Thu | Mar 28, 2024

Amid COVID-19 pandemic, flu has disappeared in the US

Published:Thursday | February 25, 2021 | 9:23 AM
This Saturday, October 17, 2020 file photo shows influenza vaccine syringes at the LA Care Health Plan and Blue Shield of California Promise Health Plan's Community Resource Center's Free Drive-Thru vaccination event in Los Angeles. February is usually the peak of flu season, with doctors' offices and hospitals packed with suffering patients. But not in 2021. Flu has virtually disappeared, with reports coming in at far lower levels than anything seen in decades. (AP Photo/Damian Dovarganes)

NEW YORK (AP) — February is usually the peak of flu season, with doctors’ offices and hospitals packed with suffering patients.

But not this year.

Flu has virtually disappeared from the US, with reports coming in at far lower levels than anything seen in decades.

Experts say that measures put in place to fend off the coronavirus — mask wearing, social distancing and virtual schooling — were a big factor in preventing a “twindemic” of flu and COVID-19.

A push to get more people vaccinated against flu probably helped, too, as did fewer people travelling, they say.

Another possible explanation: The coronavirus has essentially muscled aside flu and other bugs that are more common in the fall and winter.

Scientists don’t fully understand the mechanism behind that, but it would be consistent with patterns seen when certain flu strains predominate over others, said Dr Arnold Monto, a flu expert at the University of Michigan.

Nationally, “this is the lowest flu season we’ve had on record,” according to a surveillance system that is about 25 years old, said Lynnette Brammer of the US Centers for Disease Control and Prevention.

Hospitals say the usual steady stream of flu-stricken patients never materialised.

At Maine Medical Center in Portland, the state’s largest hospital, “I have seen zero documented flu cases this winter,” said Dr Nate Mick, the head of the emergency department.

Ditto in Oregon’s capital city, where the outpatient respiratory clinics affiliated with Salem Hospital have not seen any confirmed flu cases.

“It’s beautiful,” said the health system’s Dr.
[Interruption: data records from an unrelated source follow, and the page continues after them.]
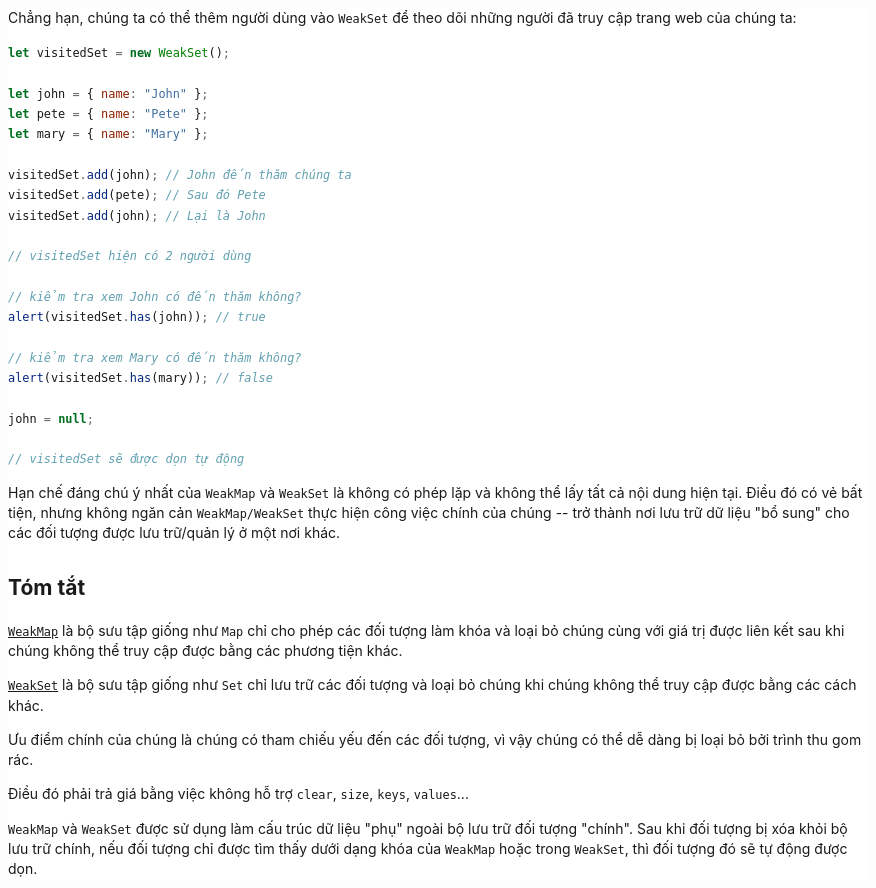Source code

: Chẳng hạn, chúng ta có thể thêm người dùng vào `WeakSet` để theo dõi những người đã truy cập trang web của chúng ta:

```js run
let visitedSet = new WeakSet();

let john = { name: "John" };
let pete = { name: "Pete" };
let mary = { name: "Mary" };

visitedSet.add(john); // John đến thăm chúng ta
visitedSet.add(pete); // Sau đó Pete
visitedSet.add(john); // Lại là John

// visitedSet hiện có 2 người dùng

// kiểm tra xem John có đến thăm không?
alert(visitedSet.has(john)); // true

// kiểm tra xem Mary có đến thăm không?
alert(visitedSet.has(mary)); // false

john = null;

// visitedSet sẽ được dọn tự động
```

Hạn chế đáng chú ý nhất của `WeakMap` và `WeakSet` là không có phép lặp và không thể lấy tất cả nội dung hiện tại. Điều đó có vẻ bất tiện, nhưng không ngăn cản `WeakMap/WeakSet` thực hiện công việc chính của chúng -- trở thành nơi lưu trữ dữ liệu "bổ sung" cho các đối tượng được lưu trữ/quản lý ở một nơi khác.

## Tóm tắt

[`WeakMap`](https://developer.mozilla.org/en-US/docs/Web/JavaScript/Reference/Global_Objects/WeakMap) là bộ sưu tập giống như `Map` chỉ cho phép các đối tượng làm khóa và loại bỏ chúng cùng với giá trị được liên kết sau khi chúng không thể truy cập được bằng các phương tiện khác.

[`WeakSet`](https://developer.mozilla.org/en-US/docs/Web/JavaScript/Reference/Global_Objects/WeakSet) là bộ sưu tập giống như `Set` chỉ lưu trữ các đối tượng và loại bỏ chúng khi chúng không thể truy cập được bằng các cách khác.

Ưu điểm chính của chúng là chúng có tham chiếu yếu đến các đối tượng, vì vậy chúng có thể dễ dàng bị loại bỏ bởi trình thu gom rác.

Điều đó phải trả giá bằng việc không hỗ trợ `clear`, `size`, `keys`, `values`...

`WeakMap` và `WeakSet` được sử dụng làm cấu trúc dữ liệu "phụ" ngoài bộ lưu trữ đối tượng "chính". Sau khi đối tượng bị xóa khỏi bộ lưu trữ chính, nếu đối tượng chỉ được tìm thấy dưới dạng khóa của `WeakMap` hoặc trong `WeakSet`, thì đối tượng đó sẽ tự động được dọn.
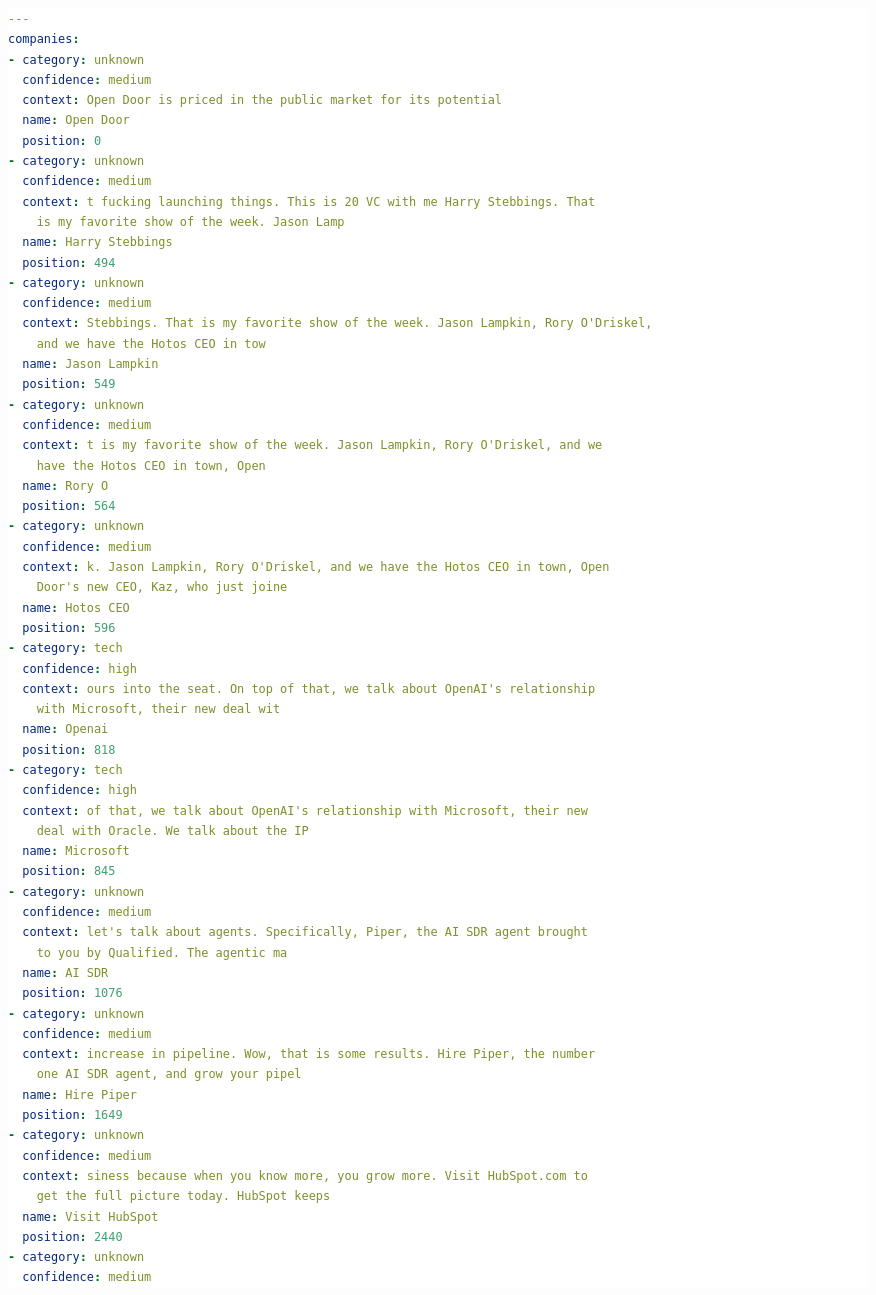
 ```yaml
---
companies:
- category: unknown
  confidence: medium
  context: Open Door is priced in the public market for its potential
  name: Open Door
  position: 0
- category: unknown
  confidence: medium
  context: t fucking launching things. This is 20 VC with me Harry Stebbings. That
    is my favorite show of the week. Jason Lamp
  name: Harry Stebbings
  position: 494
- category: unknown
  confidence: medium
  context: Stebbings. That is my favorite show of the week. Jason Lampkin, Rory O'Driskel,
    and we have the Hotos CEO in tow
  name: Jason Lampkin
  position: 549
- category: unknown
  confidence: medium
  context: t is my favorite show of the week. Jason Lampkin, Rory O'Driskel, and we
    have the Hotos CEO in town, Open
  name: Rory O
  position: 564
- category: unknown
  confidence: medium
  context: k. Jason Lampkin, Rory O'Driskel, and we have the Hotos CEO in town, Open
    Door's new CEO, Kaz, who just joine
  name: Hotos CEO
  position: 596
- category: tech
  confidence: high
  context: ours into the seat. On top of that, we talk about OpenAI's relationship
    with Microsoft, their new deal wit
  name: Openai
  position: 818
- category: tech
  confidence: high
  context: of that, we talk about OpenAI's relationship with Microsoft, their new
    deal with Oracle. We talk about the IP
  name: Microsoft
  position: 845
- category: unknown
  confidence: medium
  context: let's talk about agents. Specifically, Piper, the AI SDR agent brought
    to you by Qualified. The agentic ma
  name: AI SDR
  position: 1076
- category: unknown
  confidence: medium
  context: increase in pipeline. Wow, that is some results. Hire Piper, the number
    one AI SDR agent, and grow your pipel
  name: Hire Piper
  position: 1649
- category: unknown
  confidence: medium
  context: siness because when you know more, you grow more. Visit HubSpot.com to
    get the full picture today. HubSpot keeps
  name: Visit HubSpot
  position: 2440
- category: unknown
  confidence: medium
```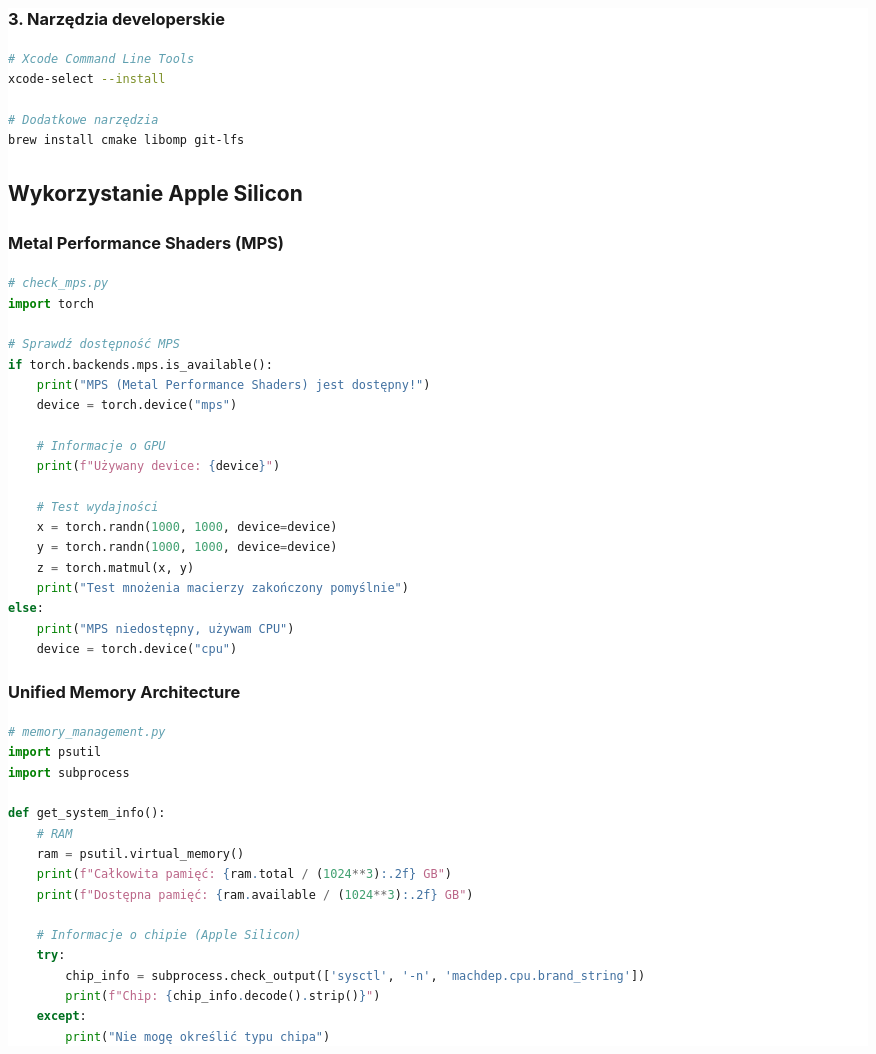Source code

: ### 3. Narzędzia developerskie

```bash
# Xcode Command Line Tools
xcode-select --install

# Dodatkowe narzędzia
brew install cmake libomp git-lfs
```

## Wykorzystanie Apple Silicon

### Metal Performance Shaders (MPS)

```python
# check_mps.py
import torch

# Sprawdź dostępność MPS
if torch.backends.mps.is_available():
    print("MPS (Metal Performance Shaders) jest dostępny!")
    device = torch.device("mps")
    
    # Informacje o GPU
    print(f"Używany device: {device}")
    
    # Test wydajności
    x = torch.randn(1000, 1000, device=device)
    y = torch.randn(1000, 1000, device=device)
    z = torch.matmul(x, y)
    print("Test mnożenia macierzy zakończony pomyślnie")
else:
    print("MPS niedostępny, używam CPU")
    device = torch.device("cpu")
```

### Unified Memory Architecture

```python
# memory_management.py
import psutil
import subprocess

def get_system_info():
    # RAM
    ram = psutil.virtual_memory()
    print(f"Całkowita pamięć: {ram.total / (1024**3):.2f} GB")
    print(f"Dostępna pamięć: {ram.available / (1024**3):.2f} GB")
    
    # Informacje o chipie (Apple Silicon)
    try:
        chip_info = subprocess.check_output(['sysctl', '-n', 'machdep.cpu.brand_string'])
        print(f"Chip: {chip_info.decode().strip()}")
    except:
        print("Nie mogę określić typu chipa")
```
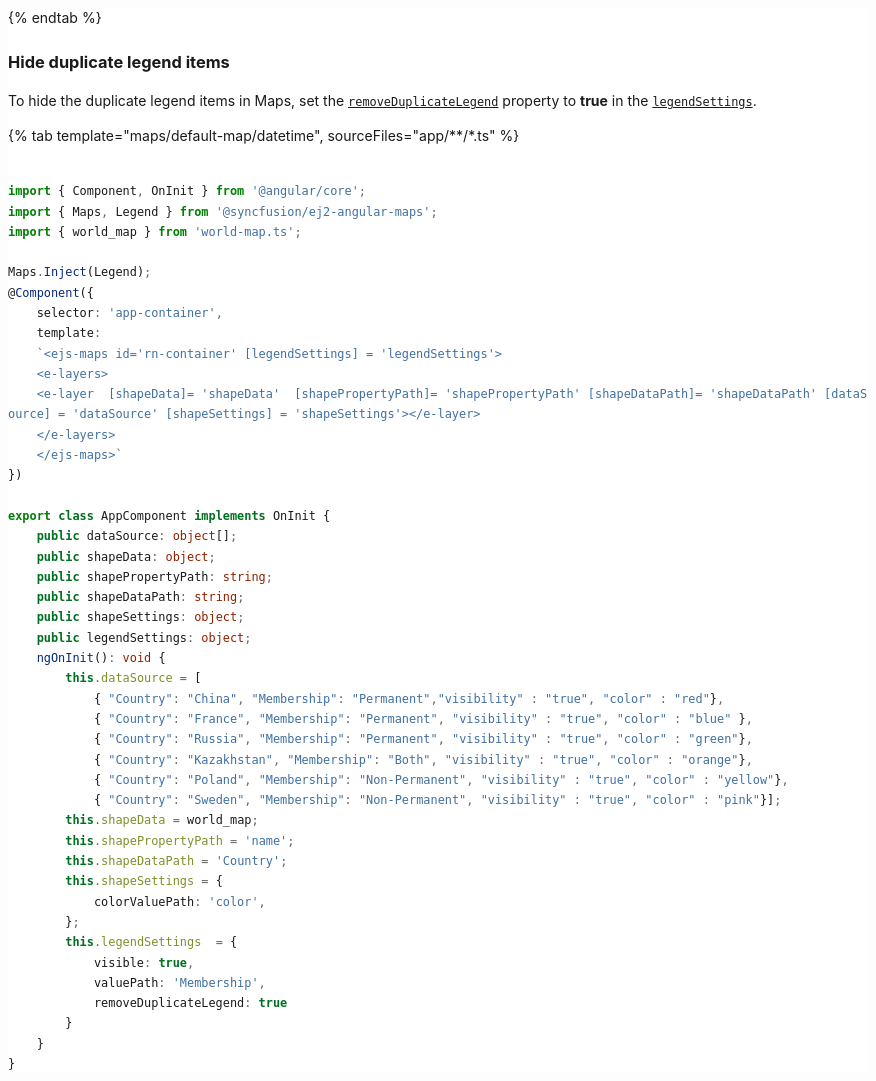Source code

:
 ```typescript
```

{% endtab %}

### Hide duplicate legend items

To hide the duplicate legend items in Maps, set the [`removeDuplicateLegend`](../api/maps/legendSettingsModel/#removeduplicatelegend) property to **true** in the [`legendSettings`](../api/maps/legendSettingsModel/).

{% tab template="maps/default-map/datetime", sourceFiles="app/**/*.ts" %}

```typescript

import { Component, OnInit } from '@angular/core';
import { Maps, Legend } from '@syncfusion/ej2-angular-maps';
import { world_map } from 'world-map.ts';

Maps.Inject(Legend);
@Component({
    selector: 'app-container',
    template:
    `<ejs-maps id='rn-container' [legendSettings] = 'legendSettings'>
    <e-layers>
    <e-layer  [shapeData]= 'shapeData'  [shapePropertyPath]= 'shapePropertyPath' [shapeDataPath]= 'shapeDataPath' [dataSource] = 'dataSource' [shapeSettings] = 'shapeSettings'></e-layer>
    </e-layers>
    </ejs-maps>`
})

export class AppComponent implements OnInit {
    public dataSource: object[];
    public shapeData: object;
    public shapePropertyPath: string;
    public shapeDataPath: string;
    public shapeSettings: object;
    public legendSettings: object;
    ngOnInit(): void {
        this.dataSource = [
            { "Country": "China", "Membership": "Permanent","visibility" : "true", "color" : "red"},
            { "Country": "France", "Membership": "Permanent", "visibility" : "true", "color" : "blue" },
            { "Country": "Russia", "Membership": "Permanent", "visibility" : "true", "color" : "green"},
            { "Country": "Kazakhstan", "Membership": "Both", "visibility" : "true", "color" : "orange"},
            { "Country": "Poland", "Membership": "Non-Permanent", "visibility" : "true", "color" : "yellow"},
            { "Country": "Sweden", "Membership": "Non-Permanent", "visibility" : "true", "color" : "pink"}];
        this.shapeData = world_map;
        this.shapePropertyPath = 'name';
        this.shapeDataPath = 'Country';
        this.shapeSettings = {
            colorValuePath: 'color',
        };
        this.legendSettings  = {
            visible: true,
            valuePath: 'Membership',
            removeDuplicateLegend: true
        }
    }
}

```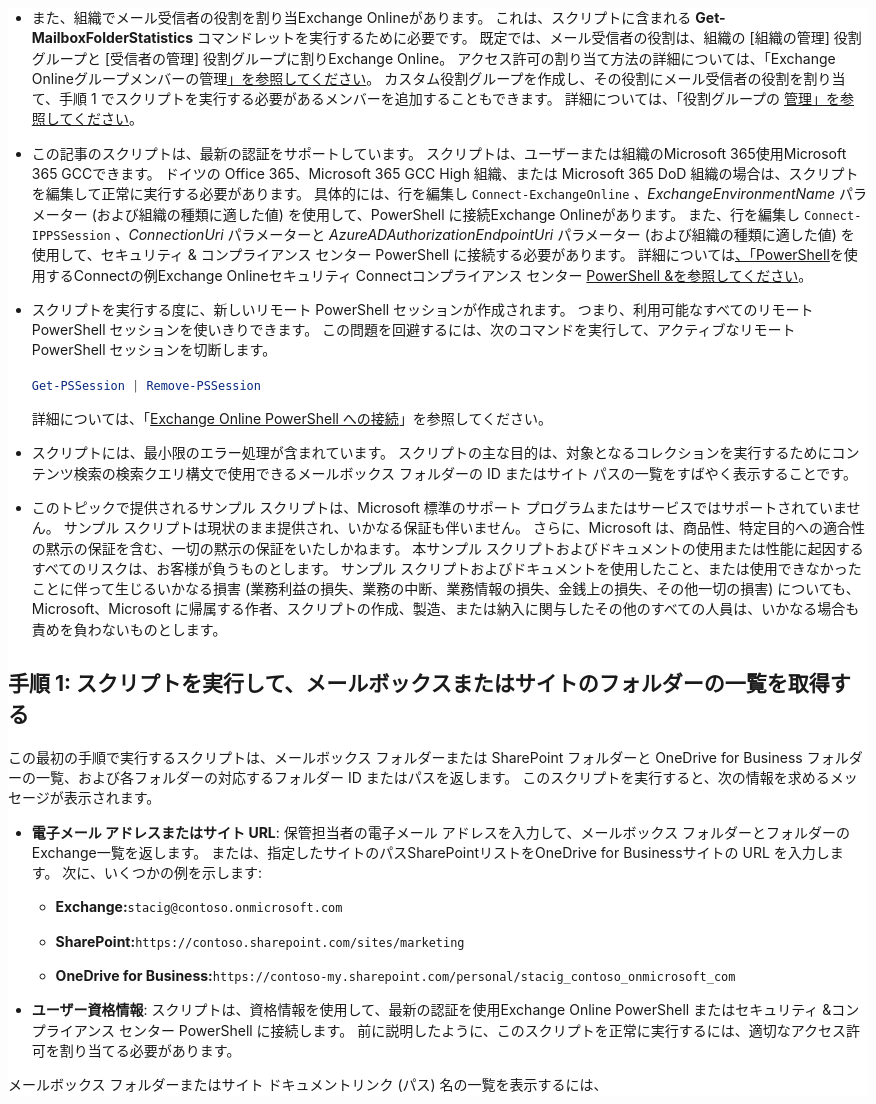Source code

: - また、組織でメール受信者の役割を割り当Exchange Onlineがあります。 これは、スクリプトに含まれる **Get-MailboxFolderStatistics** コマンドレットを実行するために必要です。 既定では、メール受信者の役割は、組織の [組織の管理] 役割グループと [受信者の管理] 役割グループに割りExchange Online。 アクセス許可の割り当て方法の詳細については、「Exchange Onlineグループメンバーの管理[」を参照してください](/exchange/manage-role-group-members-exchange-2013-help)。 カスタム役割グループを作成し、その役割にメール受信者の役割を割り当て、手順 1 でスクリプトを実行する必要があるメンバーを追加することもできます。 詳細については、「役割グループの [管理」を参照してください](/Exchange/permissions-exo/role-groups)。

- この記事のスクリプトは、最新の認証をサポートしています。 スクリプトは、ユーザーまたは組織のMicrosoft 365使用Microsoft 365 GCCできます。 ドイツの Office 365、Microsoft 365 GCC High 組織、または Microsoft 365 DoD 組織の場合は、スクリプトを編集して正常に実行する必要があります。 具体的には、行を編集し `Connect-ExchangeOnline` *、ExchangeEnvironmentName* パラメーター (および組織の種類に適した値) を使用して、PowerShell に接続Exchange Onlineがあります。  また、行を編集し `Connect-IPPSSession` *、ConnectionUri* パラメーターと *AzureADAuthorizationEndpointUri* パラメーター (および組織の種類に適した値) を使用して、セキュリティ & コンプライアンス センター PowerShell に接続する必要があります。 詳細については[、「PowerShell](/powershell/exchange/connect-to-exchange-online-powershell#connect-to-exchange-online-powershell-without-using-mfa)を使用するConnectの例Exchange Onlineセキュリティ Connectコンプライアンス センター [PowerShell &を参照してください](/powershell/exchange/connect-to-scc-powershell#connect-to-security--compliance-center-powershell-without-using-mfa)。

- スクリプトを実行する度に、新しいリモート PowerShell セッションが作成されます。 つまり、利用可能なすべてのリモート PowerShell セッションを使いきりできます。 この問題を回避するには、次のコマンドを実行して、アクティブなリモート PowerShell セッションを切断します。

  ```powershell
  Get-PSSession | Remove-PSSession
  ```

    詳細については、「[Exchange Online PowerShell への接続](/powershell/exchange/connect-to-exchange-online-powershell)」を参照してください。

- スクリプトには、最小限のエラー処理が含まれています。 スクリプトの主な目的は、対象となるコレクションを実行するためにコンテンツ検索の検索クエリ構文で使用できるメールボックス フォルダーの ID またはサイト パスの一覧をすばやく表示することです。

- このトピックで提供されるサンプル スクリプトは、Microsoft 標準のサポート プログラムまたはサービスではサポートされていません。 サンプル スクリプトは現状のまま提供され、いかなる保証も伴いません。 さらに、Microsoft は、商品性、特定目的への適合性の黙示の保証を含む、一切の黙示の保証をいたしかねます。 本サンプル スクリプトおよびドキュメントの使用または性能に起因するすべてのリスクは、お客様が負うものとします。 サンプル スクリプトおよびドキュメントを使用したこと、または使用できなかったことに伴って生じるいかなる損害 (業務利益の損失、業務の中断、業務情報の損失、金銭上の損失、その他一切の損害) についても、Microsoft、Microsoft に帰属する作者、スクリプトの作成、製造、または納入に関与したその他のすべての人員は、いかなる場合も責めを負わないものとします。

## <a name="step-1-run-the-script-to-get-a-list-of-folders-for-a-mailbox-or-site"></a>手順 1: スクリプトを実行して、メールボックスまたはサイトのフォルダーの一覧を取得する

この最初の手順で実行するスクリプトは、メールボックス フォルダーまたは SharePoint フォルダーと OneDrive for Business フォルダーの一覧、および各フォルダーの対応するフォルダー ID またはパスを返します。 このスクリプトを実行すると、次の情報を求めるメッセージが表示されます。

- **電子メール アドレスまたはサイト URL**: 保管担当者の電子メール アドレスを入力して、メールボックス フォルダーとフォルダーのExchange一覧を返します。 または、指定したサイトのパスSharePointリストをOneDrive for Businessサイトの URL を入力します。 次に、いくつかの例を示します:

  - **Exchange:**`stacig@contoso.onmicrosoft.com`

  - **SharePoint:**`https://contoso.sharepoint.com/sites/marketing`

  - **OneDrive for Business:**`https://contoso-my.sharepoint.com/personal/stacig_contoso_onmicrosoft_com`

- **ユーザー資格情報**: スクリプトは、資格情報を使用して、最新の認証を使用Exchange Online PowerShell またはセキュリティ &コンプライアンス センター PowerShell に接続します。 前に説明したように、このスクリプトを正常に実行するには、適切なアクセス許可を割り当てる必要があります。

メールボックス フォルダーまたはサイト ドキュメントリンク (パス) 名の一覧を表示するには、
Michelle Rasmussen.

The numbers are astonishing considering flu has long been the nation’s biggest infectious disease threat.

In recent years, it has been blamed for 600,000 to 800,000 annual hospitalisations and 50,000 to 60,000 deaths.

Across the globe, flu activity has been at very low levels in China, Europe and elsewhere in the Northern Hemisphere.

And that follows reports of little flu in South Africa, Australia and other countries during the Southern Hemisphere’s winter months of May through August.

The story of course has been different with coronavirus, which has killed more than 500,000 people in the United States.

COVID-19 cases and deaths reached new heights in December and January, before beginning a recent decline.